Dans l’univers en expansion du nouveau roman de Régis Jauffret –
un livre qui pourrait ne jamais s’arrêter, composé de 600 pages
toutes identiques, toutes différentes – , nulle place pour le décryptage
du sens de la présence de l’homme dans le cosmos. Non, il retourne
de tout autre chose. De l’exploration du champ des possibles liés
à la médiocrité de nos vies. Ou plus précisément
de sa vie à « elle ». « Elle », c’est-à-dire
Aude Mardelin, Brigitte Carelot, Véronique Seradat, Laure Danret, Juliette
Ducorin, etc.
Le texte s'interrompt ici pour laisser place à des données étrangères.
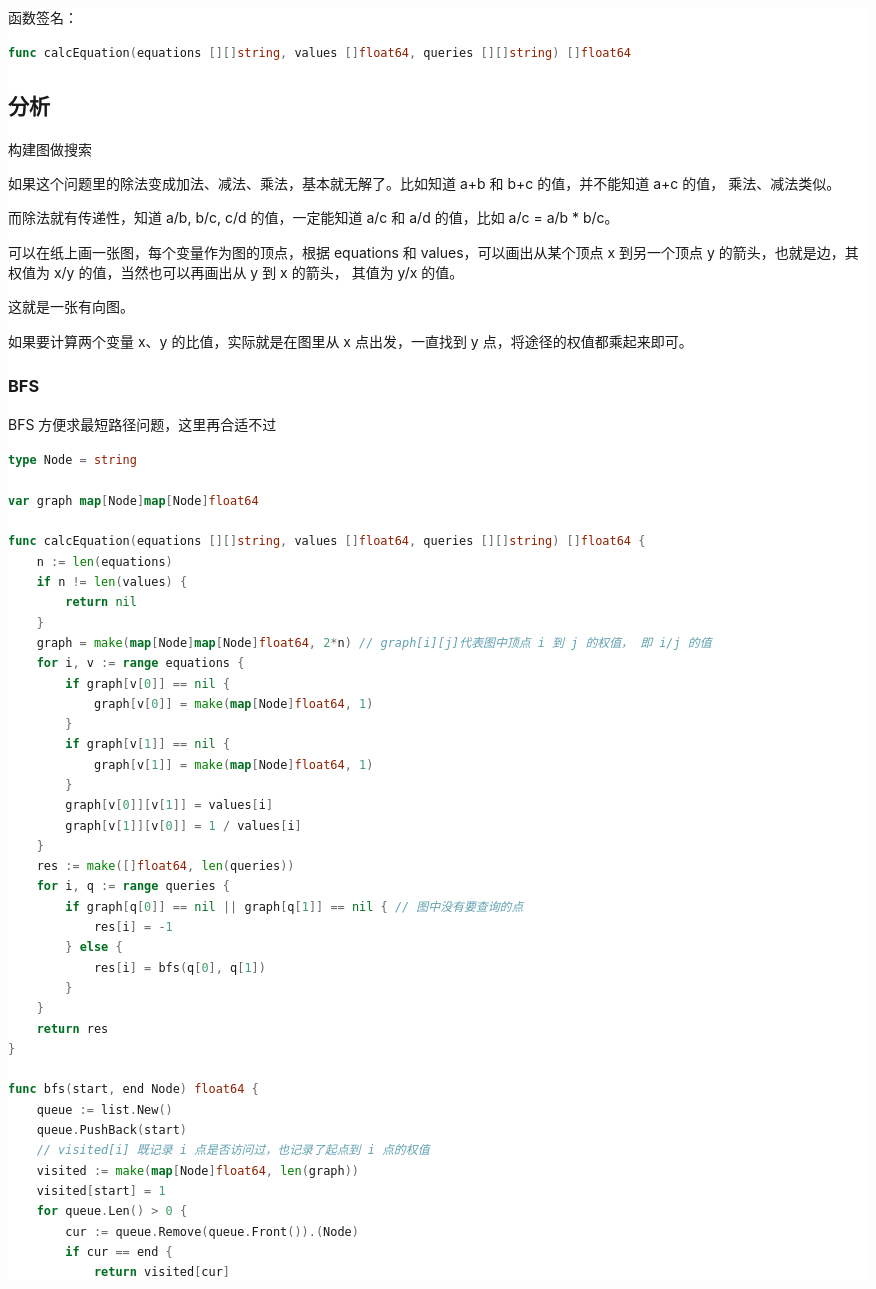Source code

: 函数签名：

```go
func calcEquation(equations [][]string, values []float64, queries [][]string) []float64
```

## 分析

构建图做搜索

如果这个问题里的除法变成加法、减法、乘法，基本就无解了。比如知道 a+b 和 b+c 的值，并不能知道 a+c 的值， 乘法、减法类似。

而除法就有传递性，知道 a/b, b/c, c/d 的值，一定能知道 a/c 和 a/d 的值，比如 a/c = a/b * b/c。

可以在纸上画一张图，每个变量作为图的顶点，根据 equations 和 values，可以画出从某个顶点 x 到另一个顶点 y 的箭头，也就是边，其权值为 x/y 的值，当然也可以再画出从 y 到 x 的箭头， 其值为 y/x 的值。

这就是一张有向图。

如果要计算两个变量 x、y 的比值，实际就是在图里从 x 点出发，一直找到 y 点，将途径的权值都乘起来即可。

### BFS

BFS 方便求最短路径问题，这里再合适不过

```go
type Node = string

var graph map[Node]map[Node]float64

func calcEquation(equations [][]string, values []float64, queries [][]string) []float64 {
	n := len(equations)
	if n != len(values) {
		return nil
	}
	graph = make(map[Node]map[Node]float64, 2*n) // graph[i][j]代表图中顶点 i 到 j 的权值， 即 i/j 的值
	for i, v := range equations {
		if graph[v[0]] == nil {
			graph[v[0]] = make(map[Node]float64, 1)
		}
		if graph[v[1]] == nil {
			graph[v[1]] = make(map[Node]float64, 1)
		}
		graph[v[0]][v[1]] = values[i]
		graph[v[1]][v[0]] = 1 / values[i]
	}
	res := make([]float64, len(queries))
	for i, q := range queries {
		if graph[q[0]] == nil || graph[q[1]] == nil { // 图中没有要查询的点
			res[i] = -1
		} else {
			res[i] = bfs(q[0], q[1])
		}
	}
	return res
}

func bfs(start, end Node) float64 {
	queue := list.New()
	queue.PushBack(start)
	// visited[i] 既记录 i 点是否访问过，也记录了起点到 i 点的权值
	visited := make(map[Node]float64, len(graph))
	visited[start] = 1
	for queue.Len() > 0 {
		cur := queue.Remove(queue.Front()).(Node)
		if cur == end {
			return visited[cur]
```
Peu importe les noms qu’elle endossera, elle sera tous les
noms, elle n’en sera aucun, elle incarnera toutes les histoires possibles
d’une femme possible, elle n’en incarnera aucune et ne bénéficiera
que d’une seule : posture fixe : le spectacle de la cuisson de son gigot
dans le four et l’attente d’invités qu’elle méprise
de toutes les manières du monde.
Vaste roman du conditionnel et de l’interchangeabilité des éléments
constitutifs de la vie humaine (sociale, affective, sexuelle, biologique, etc.),
Univers, univers se déploie implacablement, ou plutôt indifféremment,
au gré de sa médiocrité à « elle » (mariée
à un « il » pas terrible non plus).
Un chef-d’œuvre un poil goujat absolument nihiliste – au sens
où tout équivaut à tout et peut se substituer à tout
– qui mime le mouvement de l’univers en même temps qu’il
nous fait terriblement et tragiquement rire.